Шалва хлопнул широкими ладонями.

– Я сразу понял, Мария, что ты умна. Но сказать такой тост, одного ума недостаточно. – Он достал из кармана визитную карточку, положил перед Марией. – Понадобится помощь, позвони.

– Спасибо, Князь! – Мария подняла рюмку и выпила. – Мне достаточно, я пойду собирать чемодан, а вы вспомните детство, молодость вам вспоминать еще рано, вы молоды.

– Лев Иванович, твоя женщина стреляет навскидку, каждая пуля в сердце. – Шалва выпил.

– Согласен, удивляюсь, что еще жив. – Гуров лишь пригубил.

Мария вышла, Шалва налил в бокал боржоми, сказал:

– Я бы хотел, чтобы Мария слышала наш разговор, но ты мужчина, тебе решать.

– Говори, Князь, если сочту необходимым, то расскажу Марии. Но это вряд ли, в моей работе человек должен знать лишь то, что ему знать необходимо.

– Ну что ж, тебе решать. – Князь налил себе коньяку, выпил без тоста, отер усы. – Ты знаешь о взрыве автобуса, погибли несколько человек, из них двое детей?

– Телевидение и газеты пробили нам головы. Единственный теракт, когда удалось задержать преступника. Расследование провели в рекордные сроки, уже состоялся суд, вынесена высшая мера, русский народ ликует.

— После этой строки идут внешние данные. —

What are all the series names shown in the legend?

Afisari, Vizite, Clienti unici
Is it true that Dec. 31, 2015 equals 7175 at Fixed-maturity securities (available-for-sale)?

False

– А ты нет? – Князь взглянул испытующе.

– Почему нет? – Гуров говорил неторопливо. – Террористов необходимо задерживать, судить, и с приговором я в данном случае согласен. Хотя в принципе против высшей меры наказания.

– У тебя лицо человека, которого ничто не волнует.

– Меня сегодня настолько многое приводит в бешенство, что задержание и расстрел одного террориста не волнуют. Неизвестно, сколько чеченцев – и женщин, и мужчин, и детей погибло в этой войне?!

– Ты что же, оправдываешь такие ответные меры?

– Никогда! – Гуров хотел отставить свою рюмку, вместо этого выпил. – Преступник, тем более убийца, должен быть задержан и осужден. Ну хватит, Князь, говори по делу.

– Ты грубый человек, Лев Иванович.

– Прямолинейный, не веду разговоров, которые мне неприятны. Ты пришел по делу, говори. Ты трусишь, Князь, разбегаешься. А при твоей комплекции нельзя долго разбегаться, иначе можно не прыгнуть, а упасть.

Гуров болезненно относился к войне в Чечне. Он и раньше скептически относился к Президенту, а после его переизбрания, в котором участвовал и сам, когда война в Чечне вопреки обещаниям вспыхнула с новой силой, полковник ощущал злое бессилие. Теперь явился этот сытый, богатый грузин, ведет светскую беседу, ковыряет толстым пальцем в открытой ране.

– Ты не любишь меня, я могу уйти. – Князь даже отодвинулся от стола, усы у него обвисли, лицо приняло обиженное выражение.

– Ты не можешь уйти, Князь! – Гуров заговорил шепотом, голос оттягивало в хрип. – Раз ты пришел ко мне – тебе некуда деваться. По телефону ты сказал, что торопишься, не можешь подождать до вечера. Говори.